John "Jack" Graham
John R. Graham passed away on December 5, 2022 at the age of 82. Jack, as he was known to all, was one of the pre-eminent figures in personality assessment. He was a longtime SPA member who embraced all assessment procedures, provided they were empirically supported. Jack always hued closely to the data and conveyed those values to his students and the attendees of his workshops. His monumental achievements were recognized by SPA in 2015 when he received the society’s Bruno Klopfer Award, honoring his lifetime of active and impactful research in personality assessment and psychological test development.
Jack was a remarkably gifted and prolific personality assessment researcher who shaped the revisions of the MMPI instruments over the course of his career and provided training on use of the test to thousands of students and clinicians. He was a member of the MMPI Restandardization Committee that developed the MMPI-2 and co-author of the monograph introducing the MMPI-2 Restructured Clinical scales, the first step toward development of the MMPI-2-RF and later the MMPI-3. Jack wrote the book on writing MMPI textbooks. Now in its 6th edition, co-authored with two of his former students, Jack’s book, MMPI Instruments: Assessing Personality and Psychopathology, has been used to train generations of assessment psychologists.

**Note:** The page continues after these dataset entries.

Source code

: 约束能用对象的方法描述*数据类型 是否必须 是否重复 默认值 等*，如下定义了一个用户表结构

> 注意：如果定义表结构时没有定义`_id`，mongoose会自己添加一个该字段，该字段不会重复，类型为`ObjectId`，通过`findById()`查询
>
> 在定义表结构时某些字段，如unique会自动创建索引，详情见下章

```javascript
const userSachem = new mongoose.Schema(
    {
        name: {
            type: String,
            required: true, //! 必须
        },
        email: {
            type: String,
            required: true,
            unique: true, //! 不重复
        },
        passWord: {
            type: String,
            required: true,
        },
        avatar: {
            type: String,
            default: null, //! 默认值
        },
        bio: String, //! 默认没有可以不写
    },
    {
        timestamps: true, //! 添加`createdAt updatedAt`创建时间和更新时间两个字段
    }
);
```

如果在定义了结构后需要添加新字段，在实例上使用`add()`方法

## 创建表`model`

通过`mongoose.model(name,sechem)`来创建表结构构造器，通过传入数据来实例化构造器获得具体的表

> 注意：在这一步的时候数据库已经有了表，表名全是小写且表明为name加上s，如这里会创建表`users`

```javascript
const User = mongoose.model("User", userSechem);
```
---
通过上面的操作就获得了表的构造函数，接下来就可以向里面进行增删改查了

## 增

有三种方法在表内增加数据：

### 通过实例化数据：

Jack’s interest in personality assessment was piqued as an undergraduate while serving as John Exner’s research assistant. This experience led him to graduate school at the University of North Carolina where under the tutelage of his advisor Grant Dahlstrom, Jack came to focus on the MMPI. Except for a brief sojourn at a small liberal arts college Jack spent most of his career in the Department of Psychology at Kent State University where he served as clinical training director and later as chair for nine years. Jack always said that one of the most rewarding aspects of his career involved working with graduate students, whom he treated as respected junior colleagues. Many of his former advisees and mentees have gone on to distinguished careers in personality assessment, including some who currently have significant leadership roles at SPA.
Jack is survived by his wife, Mary Ann Stephens, Ph.D, his children, step children, and grandchildren. His professional legacy will carry on through his former students, advisees, mentees, and colleagues, as well as the countless clinicians he trained in use of the MMPI instruments.